North Korean officials said Thursday that they'd "reached a point of no return" in their relationship with South Korea. The comment, made in a statement by North Korea’s Committee for Peaceful Reunification of the Fatherland, came after South Korea opened a United Nations human rights office in Seoul to track what was happening in the neighboring communist country, the Korea Herald reported.

“The South must be aware that it has now passed the point of words,” the committee said. Now, it continued, the two countries face the "ultimate standoff."

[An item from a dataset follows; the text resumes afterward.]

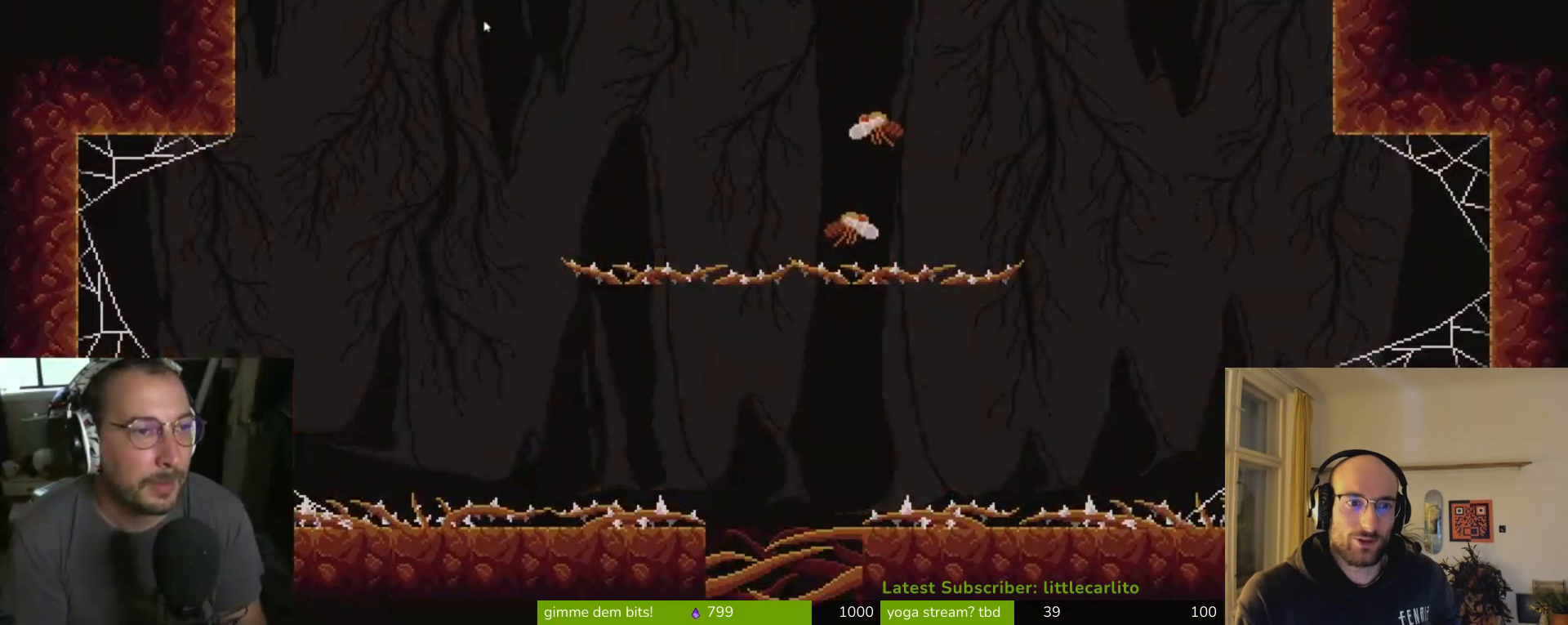
{"buttons": [], "left_stick": "left", "right_stick": "center", "events": [[33, "CROSS", "down"], [33, "SQUARE", "down"], [100, "SQUARE", "up"], [133, "CROSS", "up"]]}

The U.N. office opened in Seoul Tuesday, as recommended in a February 2014 report on possible human rights violations by the Democratic People's Republic of Korea, International Business Times previously reported. Staff there were set to monitor and document further violations and "lay the basis for future accountability," High Commissioner Zeid Ra'ad Al Hussein said in a statement. But North Korea rebelled, arguing that creating the office was just a political move to wreck the reputation of the DPRK.

On Thursday, the committee said that South Korean President Park Geun-hye would have to "entirely take the blame for all the ensuing catastrophic consequences in the North-South relations from this moment," Anadolu Agency reported.

The statements were the latest in a series of threats out of North Korea. In March, North Korea announced the South would see "merciless punishment" if it opened the office. On Tuesday, a statement appeared on the state news agency's website calling the office an affront to its dignity, the Telegraph reported.

"The DPRK will decisively foil the reckless 'human rights' racket against the DPRK through resolute toughest counteractions," it read. "This is an anachronistic behavior and a grave provocation pushing the inter-Korean confrontation to an extreme phase contrary to the desire of all Koreans for improved inter-Korean relations."